Mai 68, la belle ouvrage de Jean-Luc Magneron

Reprise d’Hervé Leroux

Deux films sur mai et juin 1968 qui portent une réflexion toujours actuelle sur les violences d’État et sur les pratiques de trahison du mouvement social. De Gaulle et les autorités qualifiaient de « pègre » les manifestant.es en les accusant à l’époque de vandalisme — on connaît l’antienne — pour justifier le retour à l’ordre et minimiser la barbarie des différents corps de police.

Document essentiel tourné à chaud, Mai 68, la belle ouvrage (sortie nationale en copie restaurée le 25 avril 2018) montre le décalage entre le discours officiel et la réalité sur le terrain. Véritable réquisitoire contre les violences policières, le film alterne les scènes d’affrontements, les combats de rue, les interventions des centres de secours, les transmissions entre forces de l’ordre, les témoignages percutants, en plan fixe, de blessés, de médecins, de journalistes, d’anonymes : « ce qui était très fort, c’était la peur de ces policiers et la haine en même temps ». D’autres intervenants soulignent le défoulement des forces de l’ordre, le matraquage systématique des manifestant.es, des passant.es, les incendies de voitures provoqués par les grenades des CRS, l’utilisation de grenades au chlore… « Ça a été vraiment un carnage. Les étudiants ont été pris un par un, matraqués. Il y en avait un, rue Cujas, tombé à terre, une flaque de sang sous lui. Il était inconscient et trois CRS ont continué à lui taper dessus. »
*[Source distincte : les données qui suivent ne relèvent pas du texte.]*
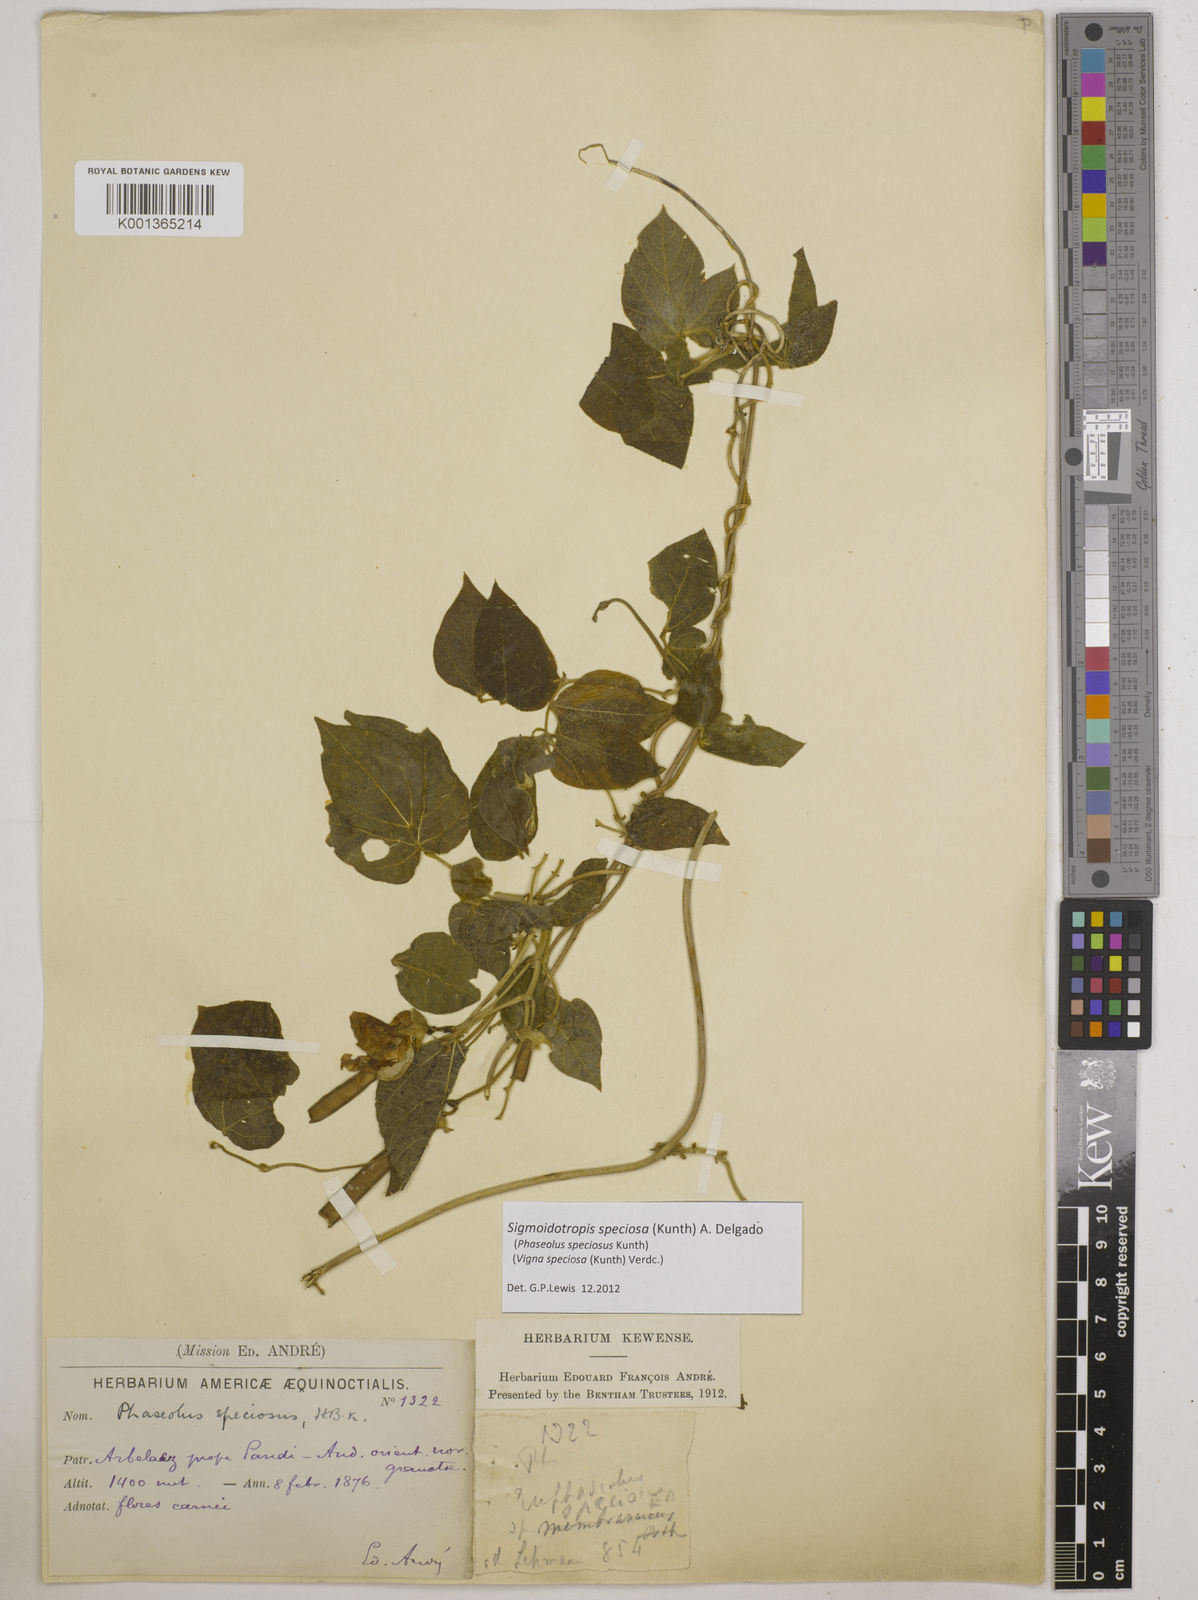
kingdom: Plantae
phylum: Tracheophyta
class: Magnoliopsida
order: Fabales
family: Fabaceae
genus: Sigmoidotropis
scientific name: Sigmoidotropis speciosa
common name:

Quant aux cris de CRS SS ! « ce n’est pas tellement faux, car ce n’était que des manifestations de rue et lorsqu’on voit la violence, la sauvagerie, le plaisir qu’ils avaient à frapper des gens, des jeunes, souvent des mineurs, qui n’étaient pas armés, sans aucune défense, c’était de la bestialité à l’état pur et du sadisme »

Mai 68, la belle ouvrage est encensé à la première Quinzaine des réalisateurs en 1969, mais ne sera pas distribué pour autant. Sans doute trop dérangeant pour la précision et la force des témoignages, le film, demeuré inédit, a certes de quoi rafraîchir la mémoire sur les violences d’État en 1968 (Voir La police hors la loi. Des milliers de bavures sans ordonnances depuis 1968 de Maurice Rajsfus, Paris, Le Cherche Midi, 1996).

Mai 68 a été un moment de prise de conscience populaire et les deux films l’évoquent.

Reprise d’Hervé Leroux (sortie nationale en copie restaurée le 30 mai 2018) procède d’une autre démarche que Mai 68, la belle ouvrage, c’est une enquête cinématographique qui démarre grâce à une photo dans une revue cinématographique, puis une séquence tournée en juin 1968 par des étudiants en cinéma de la reprise du travail aux Usines Wonder de Saint Ouen. Le 10 juin 1968, des étudiants en cinéma filment la reprise du travail aux Usines Wonder de Saint Ouen. Une jeune ouvrière en larmes se révolte et crie qu’elle ne rentrera pas : « Non, j’rentrerai pas, j’mettrai plus les pieds dans cett’taule... Vous, rentrez-y, vous allez voir quel bordel que c’est... On est dégueulasses jusqu’à là ! On est toutes noires, hein faut l’voir vous ! »

1997 : le réalisateur Hervé Le Roux part à la recherche de cette femme en rencontrant d’anciens ouvrier.es, militant.es et syndicalistes, en leur donnant la parole. Les années ont passé. L’usine de Saint-Ouen est fermée. « Mais j’arrive pas à oublier le visage, la voix de cette femme. J’ai décidé de la retrouver. Parce qu’elle a eu droit qu’à une prise. Et que je lui en dois une deuxième. » Reprise d’Hervé Le Roux, qui disparu en juillet dernier, est une véritable enquête cinématographique sur un pan enfoui de l’histoire ouvrière.

Deux films dans lesquels il n’est aucunement question de nostalgie, mais d’analyses critiques sur un mouvement social réprimé par la violence étatique et les conséquences des accords de Grenelle vécues comme une trahison par la classe ouvrière.